Data Mesh and Quick Response Adhoc Queries

Does distributed data products work for low latency searches or lazy reporting ?

Lately, Data Mesh has gained prominence when the pain of ingesting all the data in one datalake and the data engineering teams controlling everything gave into distributed teams managing their data domains.

Data Mesh is viewed as a solution to many data-dependent use cases like., reporting, analytics, queries, etc. Datalake architecture does solve all these use cases. In some cases, it performs better. However, Data Mesh prompts unblocked parallel development.

Having said this, I struggled to understand how does the distributed data domain concept solve low latency adhoc queries, or lazy reporting use cases. Specially when the end user is on mobile, webapp or want quick answer. This is something where solutions like elastic search, read replica partitioned and indexed DBs etc. works pretty well.

Lets understand in brief what Data Mesh is and use cases or advantages where it helps.

Data Mesh – Brief Introduction

Data Mesh, in simpler terms, decentralizes data lakes or data warehouses. It is similar to how microservices break down a monolithic application.
It hands over the responsibility to ingest, curate, cleanse , store and allow consumption of “data as a product” to the team who understand that data best i.e., the data domain teams. Obviously each team has to follow the data governance principle and should leverage the core data engineering solution developed by the data platform team as much as possible.

The data domain team is responsible to share the data to the data consumer teams/applications through standard well defined interfaces. All this happens under the allegiance of central data engineering or platform team which manages data governance and promotes reusable data pipeline solutions or architecture. The data products should be registered with catalogs for consumers and everyone to discover the product and the products metadata (schema etc.)

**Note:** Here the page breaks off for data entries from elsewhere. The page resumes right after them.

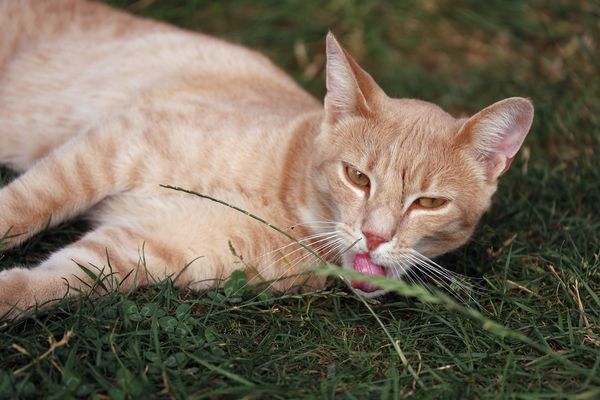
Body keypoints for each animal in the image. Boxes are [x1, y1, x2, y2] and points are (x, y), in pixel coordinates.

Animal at [0, 0, 536, 318]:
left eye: (428, 203)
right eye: (357, 177)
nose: (375, 236)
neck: (284, 210)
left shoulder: (141, 246)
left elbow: (54, 281)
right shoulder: (115, 142)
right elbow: (24, 207)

Although you can have a centralized data pipeline or template infrastructure but it should be more of a reference implementation. There has to be given enough flexibility to the data products and the consumers team.

The key characteristics of a good Data Mesh implementation is :

  • Very clear data boundaries, well defined data product without lot of cross cutting. Similar to domains concept in DDD.
  • Well maintained data catalog with schema, owners, access patterns for the data products. The key element definitions and names should remain the same across the products so its easy to cross reference or join them.
  • Each data product should have standard way to consume the data. There should not be lot of customized patterns to consume the data.
  • Each one should follow standard governance practice to that we can trust the data.

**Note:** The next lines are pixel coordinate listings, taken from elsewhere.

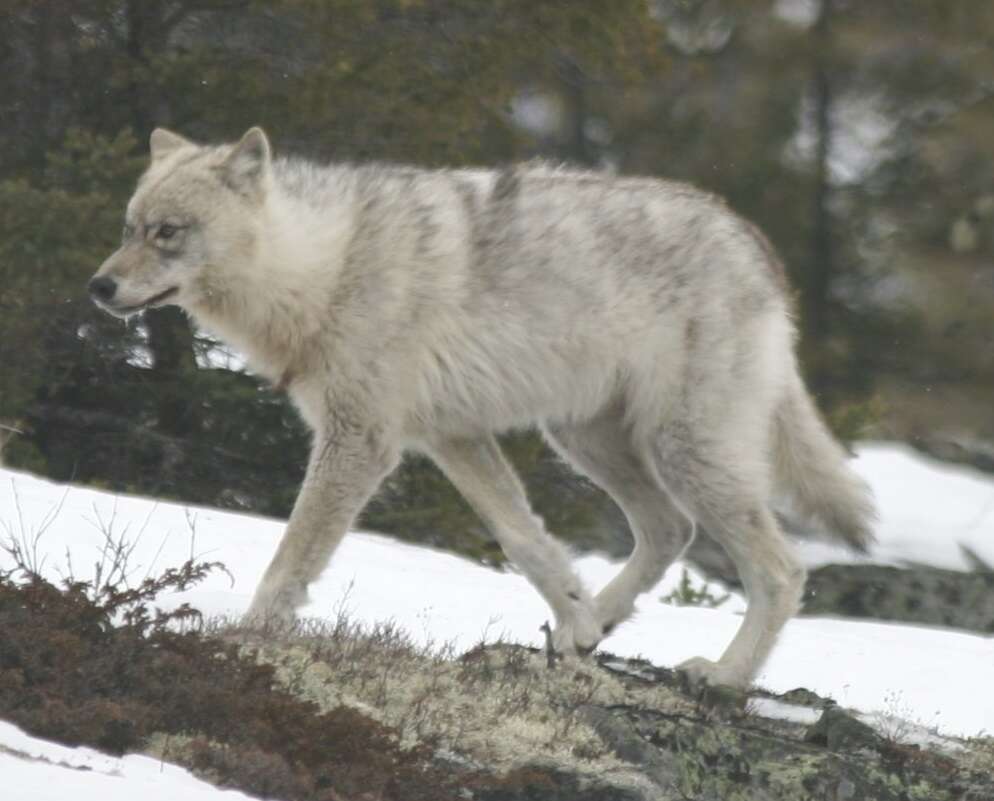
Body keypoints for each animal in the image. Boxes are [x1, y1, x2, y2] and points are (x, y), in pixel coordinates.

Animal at [89, 127, 875, 688]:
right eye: (128, 227)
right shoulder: (452, 437)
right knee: (667, 531)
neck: (322, 268)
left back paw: (725, 677)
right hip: (587, 441)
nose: (98, 287)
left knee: (781, 570)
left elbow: (290, 558)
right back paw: (594, 628)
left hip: (681, 451)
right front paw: (575, 618)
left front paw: (245, 636)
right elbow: (525, 540)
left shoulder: (362, 442)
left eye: (167, 232)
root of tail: (755, 244)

Cloud services make it easy to implement the Data Mesh architecture. We can’t discount this point. Imagine how difficult it will for each team to provision their own hardware and toolset.

So far so good. As the data is distributed, it leads to complexity for low latency adhoc queries usecases.

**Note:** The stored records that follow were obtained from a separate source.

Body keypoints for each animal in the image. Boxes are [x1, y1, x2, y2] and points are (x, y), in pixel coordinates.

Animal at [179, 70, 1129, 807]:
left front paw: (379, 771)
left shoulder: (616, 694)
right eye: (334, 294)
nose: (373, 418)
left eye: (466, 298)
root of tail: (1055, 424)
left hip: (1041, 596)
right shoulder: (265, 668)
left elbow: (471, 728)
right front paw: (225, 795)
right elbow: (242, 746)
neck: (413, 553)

Why supporting quick response searches is a problem

On demand reporting, or any usecase which requires quick query with data related to different domains need to prepare the data at common place to cross reference and join them. Also the data should be stored in a database which is optimal for the consumer like., for text search ElasticSearch, geospatial supported DB or graph supporting DBs.Data Mesh prescribes that the data should be distributed and with the owners only and should be consumed on need basis with no duplicate storage. Data Mesh is a network of data domains. If you need to optimize for low-latency, this distributed data will not work. I think these are two opposite thoughts. For example., you have a data product representing the Payments Transaction and another domain is related to customer master data. Any report will have to stitch these two data products. These are not just OLTP which can be easily managed. Users would like to check historic data like.., a payment done 3 months back to Party A end understand the charges incurred. These are quick search usecases and not monthly MI reports or a daily live dashboard which works on a limited data set.

What are the options

One thought process, is to create complex caching layers or data virtualization solutions or building cubes. It’s like solving a problem that should never have existed in the first place.

The practical way to solve this is to go with likes., of CQRS on data mesh (the way microservices solve such problem). Query from read replica databases, and horses for courses data storage systems like elastic search, Document DB , Indexed and partitioned RDBMS or even in some scenarios caches.

This works even in the Data Mesh paradigm. Data Mesh actually allows to create data domain based on the consumption perspective as well. This means an application responding to quick queries can prepare its own consumer data domain.

Data Mesh doesn’t restrict from including other domain’s data (payments transaction and customer data), provided the data is transformed (joined in this case), and persist it (DataStore relevant to final use case). The consumer team can take ownership of this new transformed data product. This is what is known as the consumer aligned data domain. Another advantage is you can distribute the read workloads and may lead to cost saving as well.

Can this be a data product, it depends on the consumer team. If they think that this is relevant for others then it should be registered with the catalog teams and proper lineage should be made available.

Long story short, it is OK to prepare the data beforehand and give consumers enough room to operate. This is win win situation as everyone can participate in evolving the data platform and without compromising on critical business non functional requirements.